→ **ESTRATTO DEL TESTO**
__________________________________________________

Curione presentò Valdés come «splendido cavaliere di Cesare, ma viepiù onorato e splendido cavaliere di Cristo», giungendo a scrivere che «chi meglio, più saldamente e più divinamente abbi scritto [delle cose cristiane] che Giovanni Valdesso, dopo gl’apostoli del Signore ed evangelisti, sarebbe forse difficile a ritrovare» (C.S. Curione, Alli cristiani lettori, in Valdés, 2004, pp. 155, 158). Da queste parole affiora il successo che arrise alle idee di Valdés, che tuttavia sono state oggetto di animati dibattiti: definite volta a volta erasmiane, luterane, alumbrade, mistiche, radicali e perfino cattoliche. Fin quando, grazie agli studi di Massimo Firpo, si è giunti a una migliore comprensione dell’eresiarca spagnolo e del vasto movimento a lui ispirato.

__________________________________________________

→ **MATERIALE FORNITO**

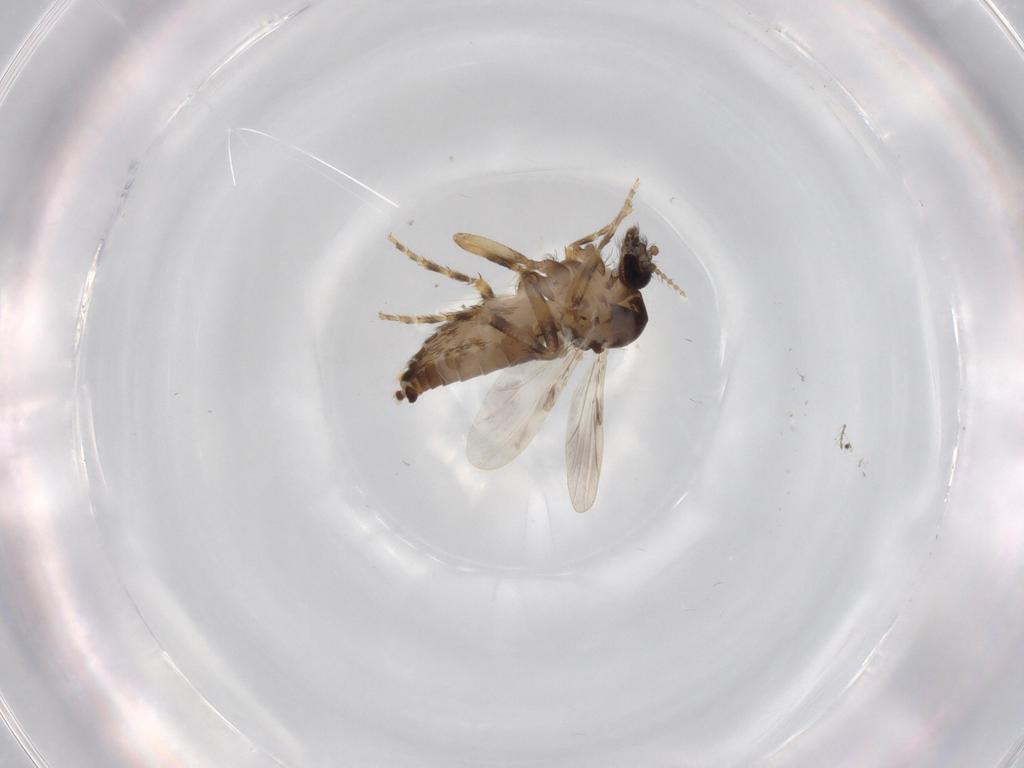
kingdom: Animalia
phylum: Arthropoda
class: Insecta
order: Diptera
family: Ceratopogonidae
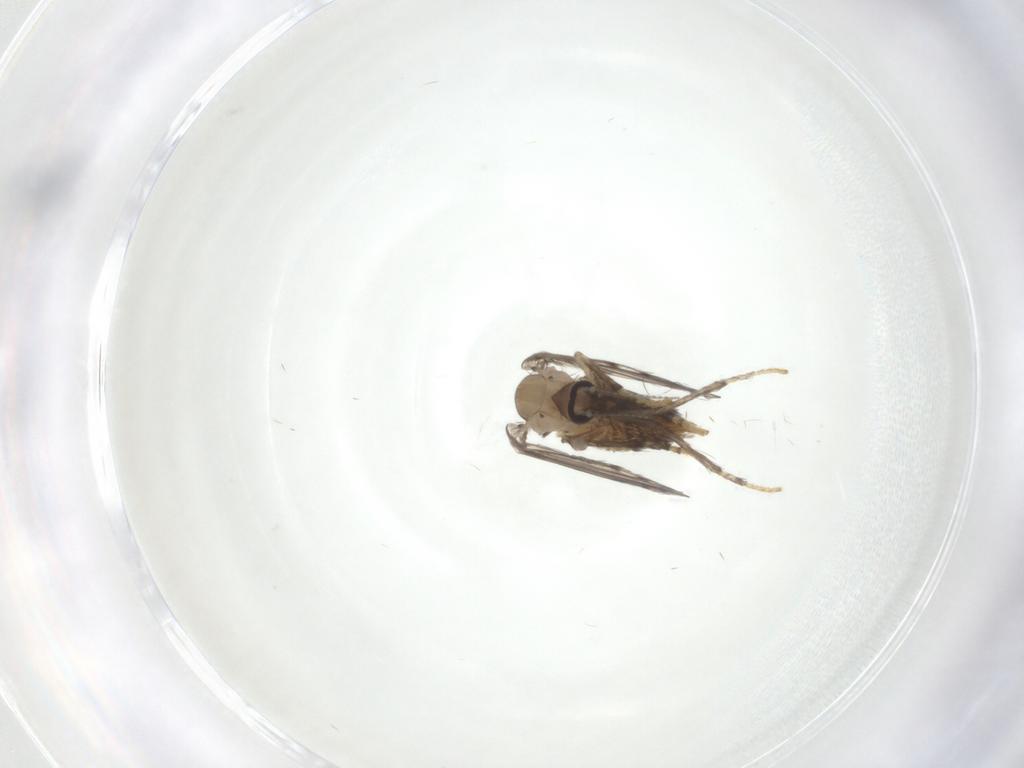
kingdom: Animalia
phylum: Arthropoda
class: Insecta
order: Diptera
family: Psychodidae
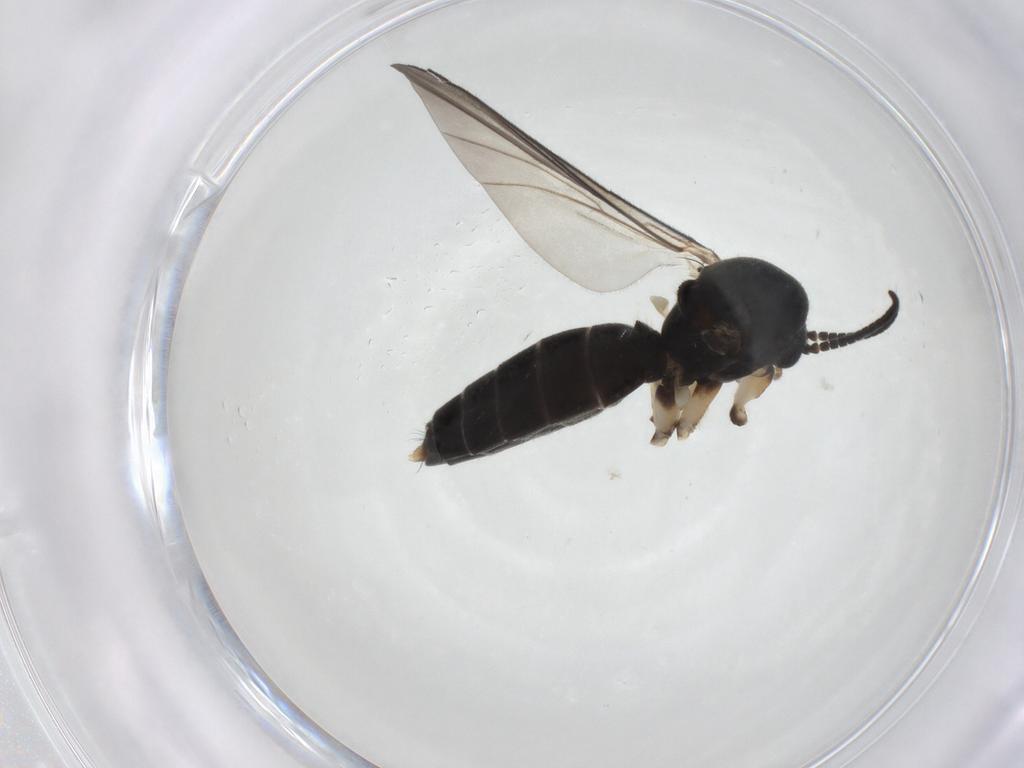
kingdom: Animalia
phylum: Arthropoda
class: Insecta
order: Diptera
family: Mycetophilidae
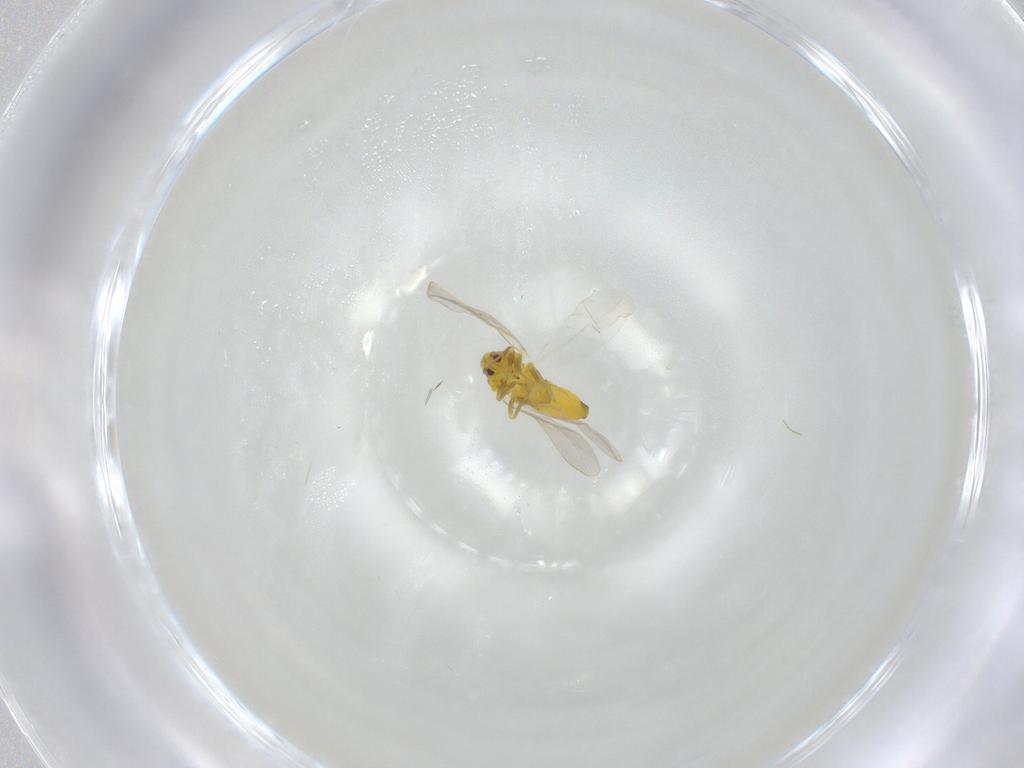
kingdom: Animalia
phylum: Arthropoda
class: Insecta
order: Hemiptera
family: Aleyrodidae
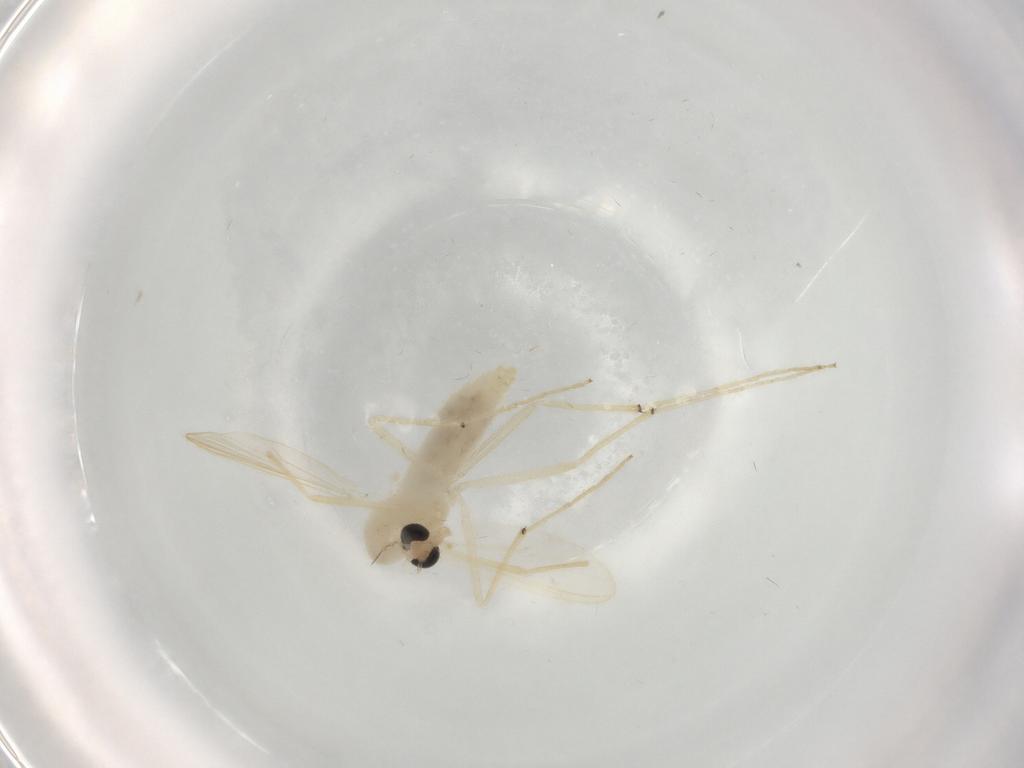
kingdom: Animalia
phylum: Arthropoda
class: Insecta
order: Diptera
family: Chironomidae
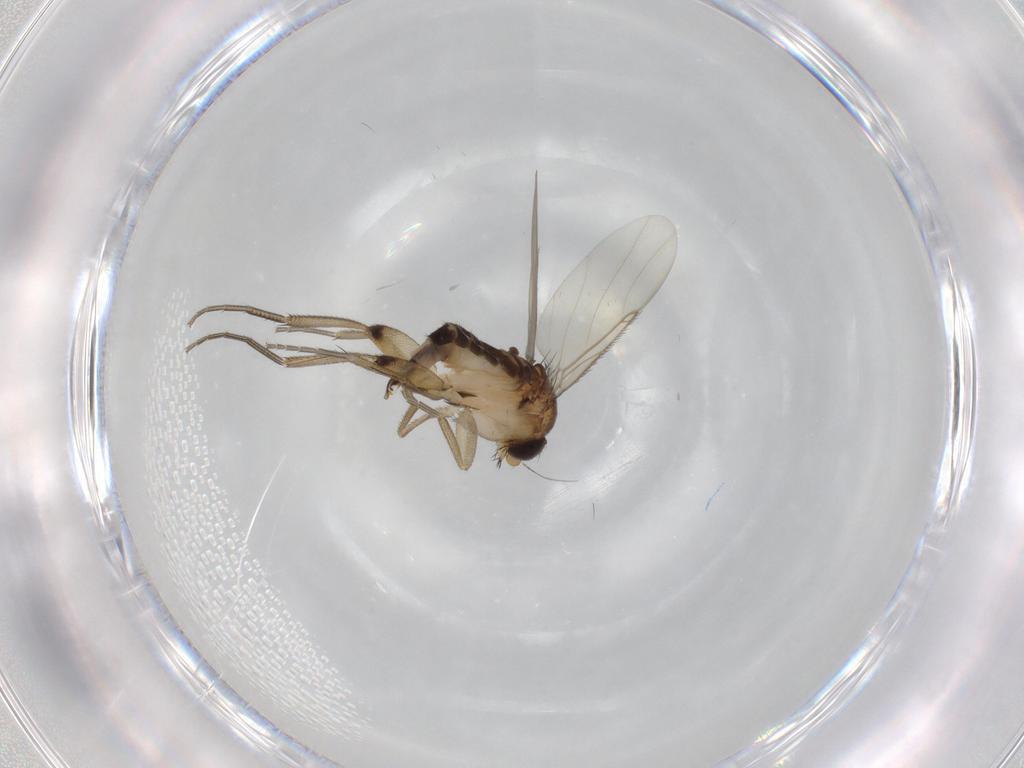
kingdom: Animalia
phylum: Arthropoda
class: Insecta
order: Diptera
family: Phoridae
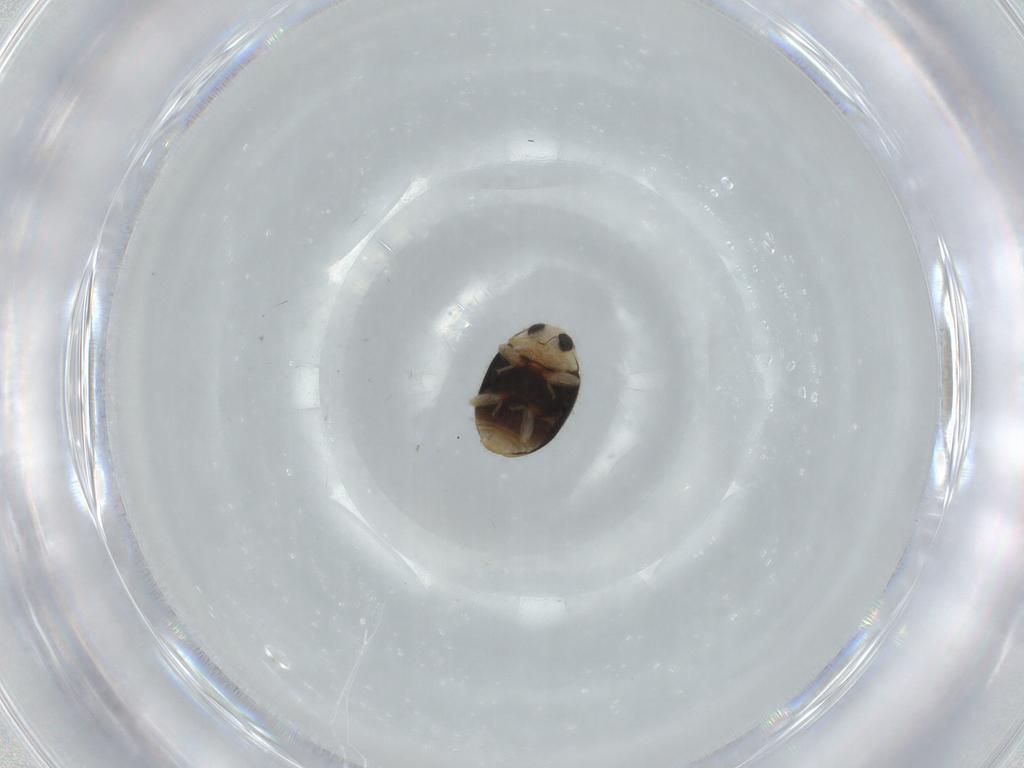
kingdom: Animalia
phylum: Arthropoda
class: Insecta
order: Coleoptera
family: Coccinellidae
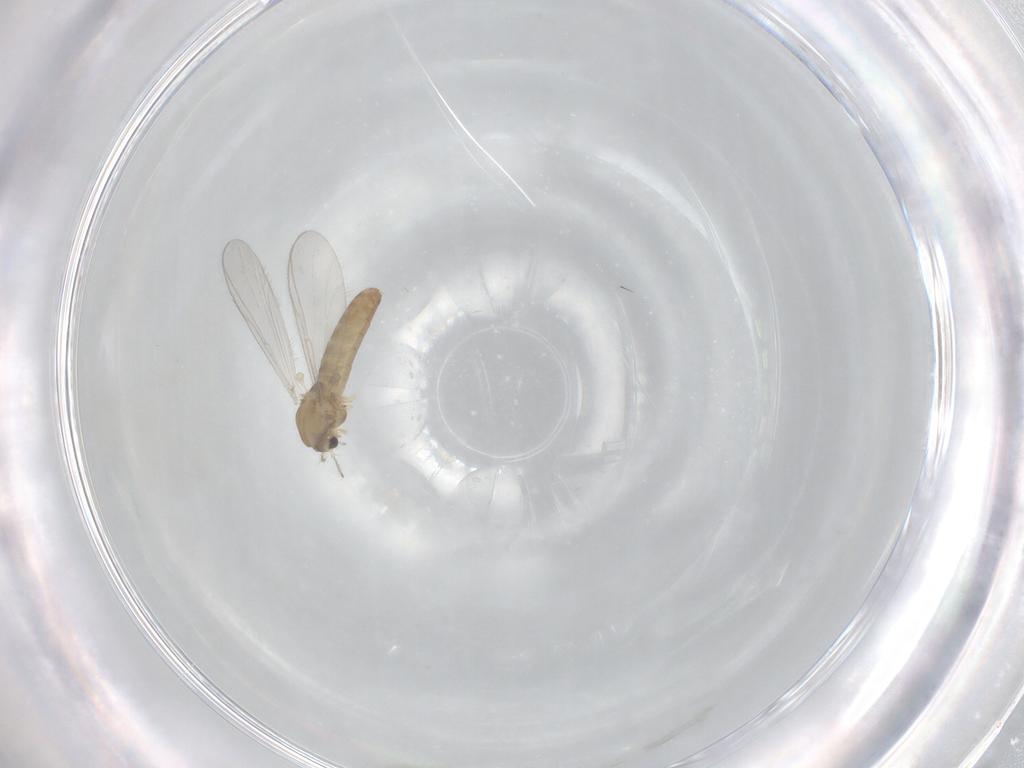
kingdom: Animalia
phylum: Arthropoda
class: Insecta
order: Diptera
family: Chironomidae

__________________________________________________

→ **ISTRUZIONI**
Aggiorna il brano su Valdés partendo da "Curione presentò Valdés" e finendo con "a lui ispirato.", sostituendo "splendido" con "illustre". Il materiale proviene da un'altra fonte.

→ **RISULTATO**
Curione presentò Valdés come «illustre cavaliere di Cesare, ma viepiù onorato e illustre cavaliere di Cristo», giungendo a scrivere che «chi meglio, più saldamente e più divinamente abbi scritto [delle cose cristiane] che Giovanni Valdesso, dopo gl’apostoli del Signore ed evangelisti, sarebbe forse difficile a ritrovare» (C.S. Curione, Alli cristiani lettori, in Valdés, 2004, pp. 155, 158). Da queste parole affiora il successo che arrise alle idee di Valdés, che tuttavia sono state oggetto di animati dibattiti: definite volta a volta erasmiane, luterane, alumbrade, mistiche, radicali e perfino cattoliche. Fin quando, grazie agli studi di Massimo Firpo, si è giunti a una migliore comprensione dell’eresiarca spagnolo e del vasto movimento a lui ispirato.